Cynomolgus macaques (Macaca fasicularis) were infected intracerebrally with BSE-positive brain stem material from cattle and allowed to develop prion disease. Brain tissue from the basis pontis and vermis cerebelli of the six animals and the same regions from four healthy controls were subjected to ERV expression profiling using a retrovirus-specific microarray and quantitative real-time PCR. We could show that Class I gammaretroviruses HERV-E4-1, ERV-9, and MacERV-4 increase expression in BSE-infected macaques. In a second approach, we analysed ERV-K-(HML-2) RNA and protein expression in extracts from the same cynomolgus macaques.

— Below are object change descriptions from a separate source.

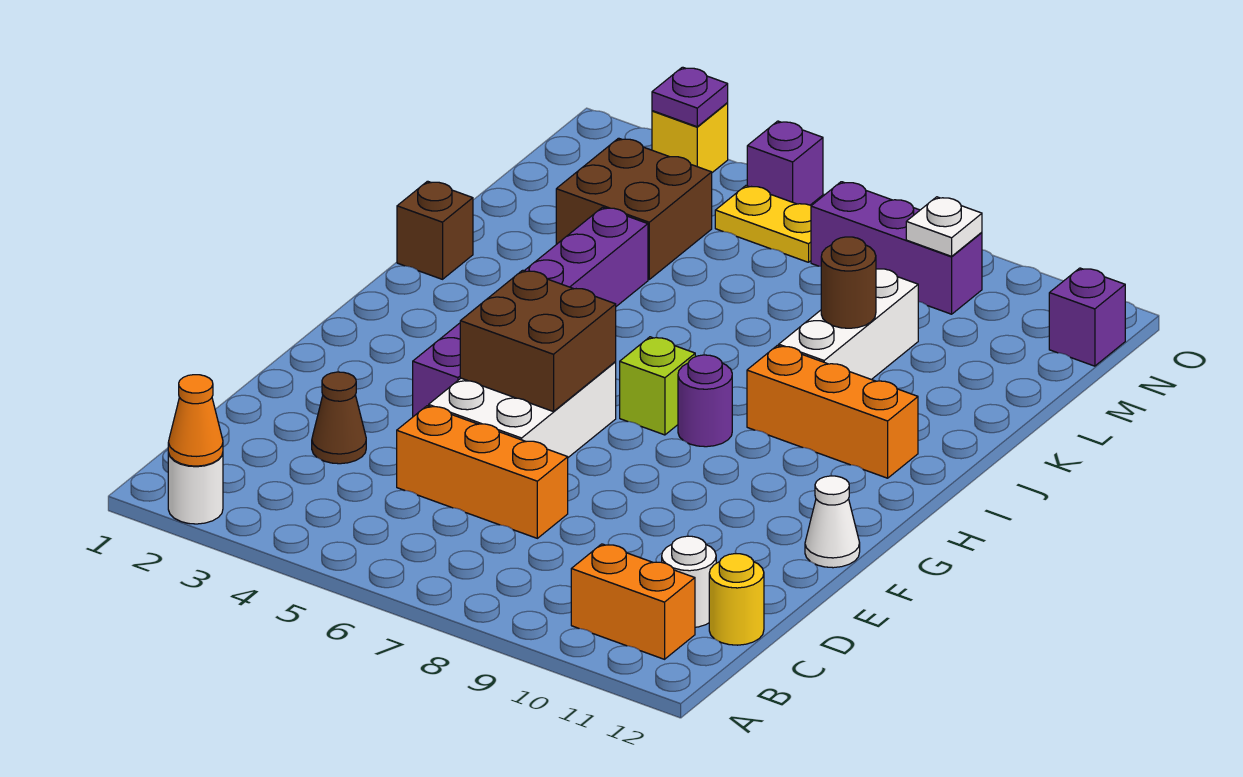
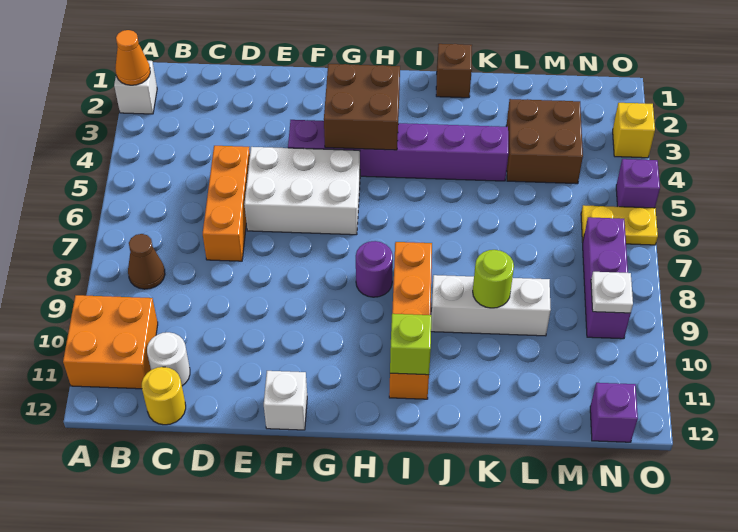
white round brick A2 level 1 -> white brick A2 level 1
orange brick B10:B11 level 1 -> orange brick A10:B11 level 1
brown cone D3 level 1 -> brown cone B8 level 1
brown brick F5:G6 level 2 -> brown brick G3:H4 level 2
white cone F12 level 1 -> white brick F12 level 1
lime brick H7 level 1 -> lime brick I11 level 2
orange brick I9:I11 level 1 -> orange brick I8:I11 level 1
brown round brick K9 level 2 -> lime round brick K9 level 2
yellow plate N5:N6 level 1 -> yellow plate N6:O6 level 1
purple plate O3 level 2 -> none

Here we found a significant downregulation of both, the macaque ERV-K-(HML-2) Gag protein and RNA in the frontal/parietal cortex of BSE-infected macaques.

Conclusions

We provide evidence that dysregulation of ERVs in response to BSE-infection can be detected on both, the RNA and the protein level. To our knowledge, this is the first report on the differential expression of ERV-derived structural proteins in prion disorders. Our findings suggest that endogenous retroviruses may induce or exacerbate the pathological consequences of prion-associated neurodegeneration.